Dopo aver guidato la Chiesa ravennate per sedici anni, D. morì nel 709. Venne sepolto a S. Apollinare in Classe, come era uso per gli arcivescovi ravennati a partire da Mariniano. L'identificazione del suo sepolcro con il secondo sarcofago della navata settentrionale - decorato da due agnelli, con sullo sfondo alcune palme, affiancati da una corona di alloro gemmato posta intorno ad una croce latina - è incerta, dato che gli specialisti sono discordi sulla datazione del sarcofago.

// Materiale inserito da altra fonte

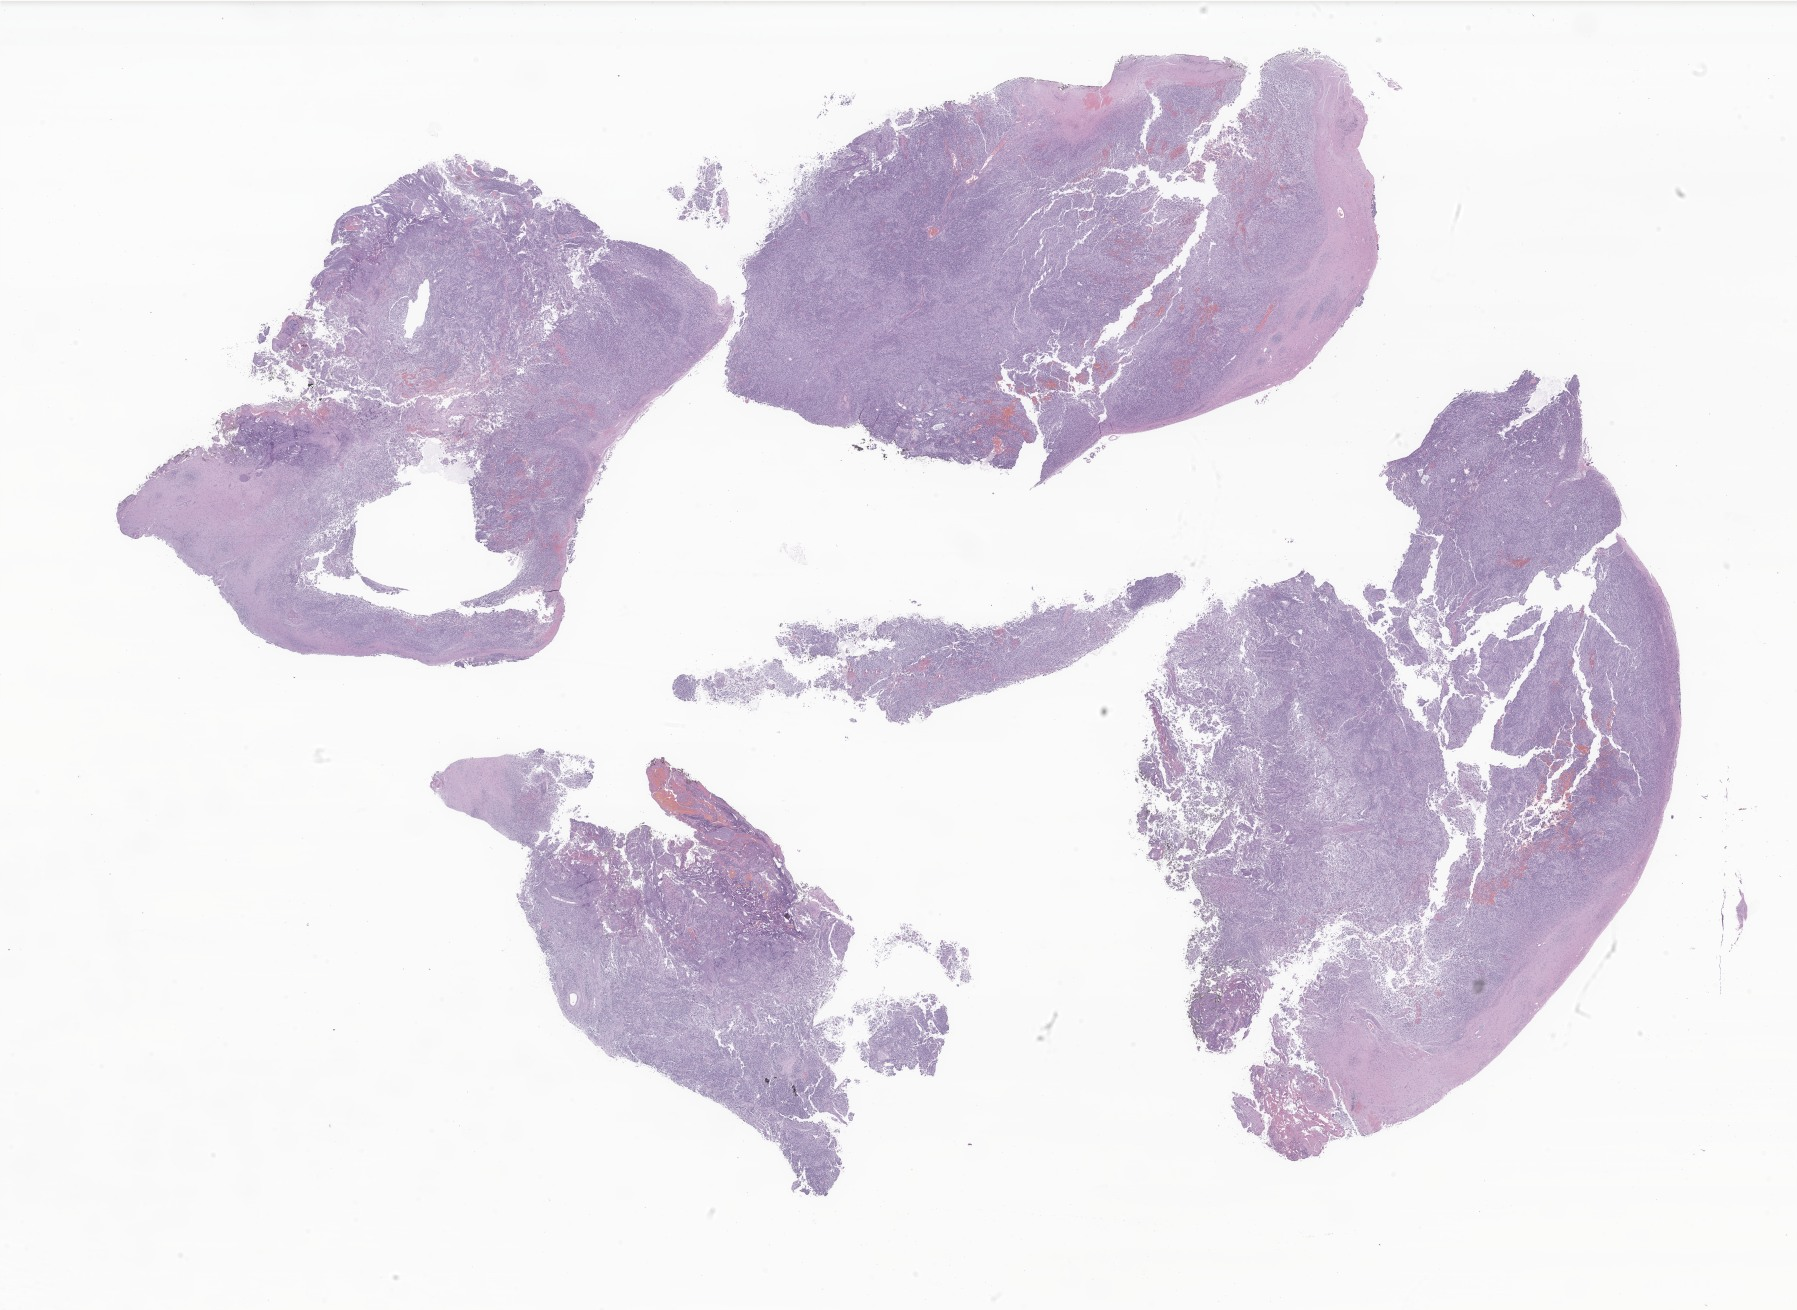
Digitized H&E-stained section of tumor tissue from the cerebellum — whole scanned area (about 30.3 x 22.1 mm) shown as a low-resolution overview. FFPE section. Patient: male, age 76 months (6 years 4 months).
Recorded diagnosis: Medulloblastoma, NOS.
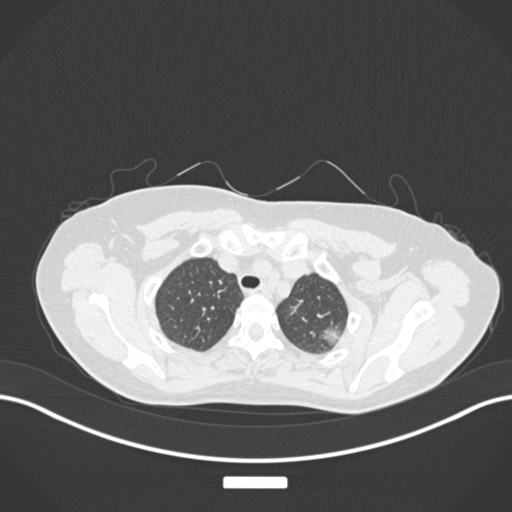
Chest CT, one axial slice. Position 146 of 181 along the scan axis. 120 kVp. Lung window (W 1500 / L -600 HU). 1 mm slice thickness. 512 × 512 image matrix. Patient: female, 58 years. Case-level facts recorded for this patient, not image findings: clinical TNM (as recorded): T1c N0 M0.
Annotated regions visible in this slice (rectangle marked by the reading radiologist):
- lung tumour (recorded histology: adenocarcinoma): bounding box (x1, y1, x2, y2) in pixels: (317, 318, 342, 350)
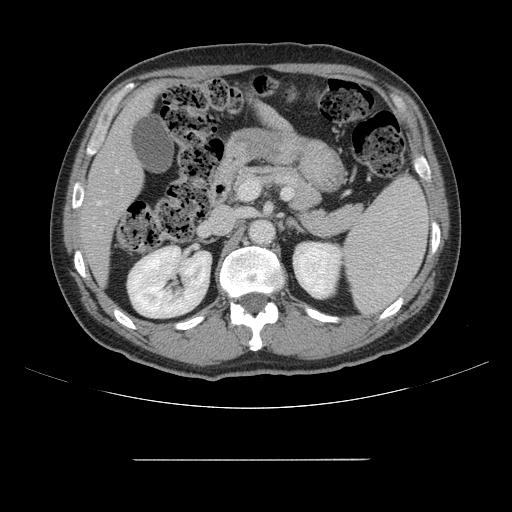
Contrast-enhanced abdominal CT, one axial slice. Position 77 of 164 along the scan axis. 120 kVp. Intravenous contrast given. Soft-tissue window (W 400 / L 40 HU). 2.5 mm slice thickness. 512 × 512 image matrix, field of view 404 × 404 mm. Case-level facts recorded for this patient, not image findings: patient: male, age 58 years at operation; diagnosis: colorectal cancer liver metastases, imaged before liver resection; multiple liver metastases: yes; largest metastasis: 1 cm; disease in both lobes: no.
Outlined on this slice (manually delineated by an expert):
- hepatic veins: box from (x=98, y=169) to (x=119, y=205) px
- liver: (x=85, y=90)–(x=284, y=280)
- planned liver remnant (the part of the liver to remain after resection): (x=85, y=90)–(x=154, y=280)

La tradizione orale, tramandataci da Agnello, attribuiva a D. vari miracoli, per la verità molto banali. Così, egli avrebbe ottenuto con la preghiera che Dio resuscitasse un fanciullo in modo da potergli impartire gli ultimi sacramenti; un santo uomo avrebbe visto un personaggio misterioso, di grande bellezza, che stava dietro D. mentre questi celebrava la messa; un ebreo, che assisteva di nascosto ad un'altra messa di D., avrebbe visto un agnello sull'altare al momento della consacrazione e si sarebbe convertito al cristianesimo. Per quanto nella letteratura venga talora indicato come santo o come beato, questa modesta fama di taumaturgo non fu comunque sufficiente a far nascere un vero culto di D. nella Chiesa ravennate.